Why does SQL Server handle similar queries differently in terms of optimization?

I’ve been experimenting with a basic Employees table in SQL Server 2019. I’m trying to find employees who earn less than 30,000 and whose managers have left the company. I wrote two queries that should give the same result:

-- Query 1
SELECT E1.employee_id
FROM Employees E1
LEFT JOIN Employees E2 ON E1.manager_id = E2.employee_id
WHERE E1.salary < 30000
  AND E2.employee_id IS NULL
  AND E1.manager_id IS NOT NULL
ORDER BY E1.employee_id

-- Query 2
SELECT employee_id
FROM Employees
WHERE salary < 30000
  AND manager_id NOT IN (SELECT employee_id FROM Employees)
ORDER BY employee_id

The first query runs in about 362 ms, while the second takes 776 ms when tested on 13 different tables. I thought SQL Server would optimize both queries the same way. Can someone explain why there’s a performance difference? Is it because of the query structure, or could it be related to indexes and statistics? I’m confused because I always believed SQL Server’s optimizer would handle logically equivalent queries similarly.
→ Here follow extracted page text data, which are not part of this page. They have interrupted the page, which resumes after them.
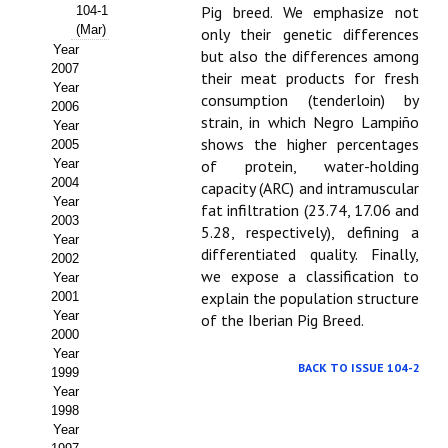
Buscador de Comunicaciones
Pig breed. We emphasize not
104-1
(Mar)
only their genetic differences
CONTACTO
Year
but also the differences among
2007
their meat products for fresh
Year
BUSCADOR
consumption (tenderloin) by
2006
strain, in which Negro Lampiño
Year
shows the higher percentages
2005
Year
of protein, water-holding
2004
capacity (ARC) and intramuscular
Year
fat infiltration (23.74, 17.06 and
2003
5.28, respectively), defining a
Year
differentiated quality. Finally,
2002
we expose a classification to
Year
explain the population structure
2001
Year
of the Iberian Pig Breed.
2000
Year
BACK TO ISSUE 104-2
1999
Year
1998
Year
hey, lucaspixel23, thats a good point—maybe the optimizer treats outer joins diff than subqueries. its kinda weird, right? have you looked at the execution plans to see which part is slower? curious to hear if any indexing tweaks helped?
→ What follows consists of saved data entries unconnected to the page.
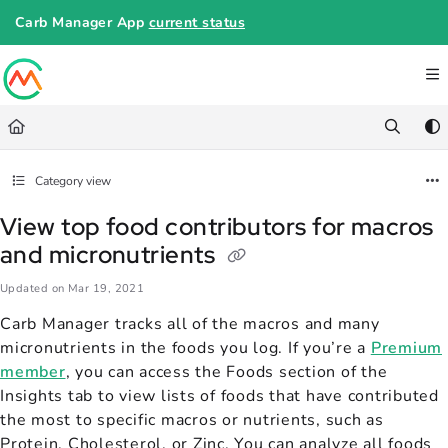
Documentation Index
Carb Manager App
current status
Fetch the complete documentation index at:
https://help.carbmanager.c
Use this file to discover all available pages before exploring further.
Category view
View top food contributors for macros
and micronutrients
Updated on
Mar 19, 2021
Carb Manager tracks all of the macros and many
micronutrients in the foods you log. If you’re a
Premium
member
, you can access the Foods section of the
Insights tab to view lists of foods that have contributed
the most to specific macros or nutrients, such as
Protein, Cholesterol, or Zinc. You can analyze all foods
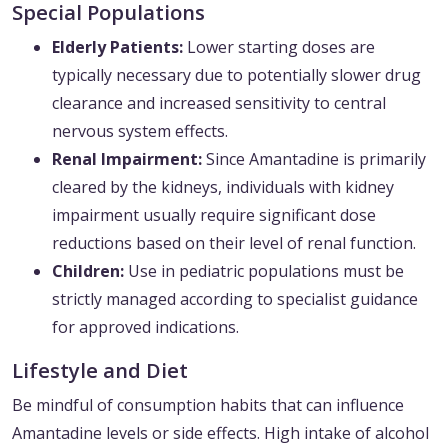
Special Populations
Elderly Patients:
Lower starting doses are
typically necessary due to potentially slower drug
clearance and increased sensitivity to central
nervous system effects.
Renal Impairment:
Since Amantadine is primarily
cleared by the kidneys, individuals with kidney
impairment usually require significant dose
reductions based on their level of renal function.
Children:
Use in pediatric populations must be
strictly managed according to specialist guidance
for approved indications.
Lifestyle and Diet
Be mindful of consumption habits that can influence
Amantadine levels or side effects. High intake of alcohol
Your observation is intriguing, LucasPixel23. The performance difference likely stems from how SQL Server’s optimizer handles JOIN operations versus subqueries. The LEFT JOIN approach in Query 1 allows for more efficient data access patterns, especially if there’s an index on manager_id. Query 2’s NOT IN subquery might force a less optimal execution plan, potentially causing more table scans or lookups. To truly understand the discrepancy, I’d recommend examining the execution plans for both queries. This will highlight the specific operations causing the performance gap and potentially reveal opportunities for query or index optimization.

yo lucas, good catch on that! sql server’s optimizer can be weird sometimes. maybe the subquery in Query 2 is throwing it off? have u tried rewriting it as an EXISTS clause? that might help. also, check if there’s any missing indexes on manager_id or employee_id columns. just a thought!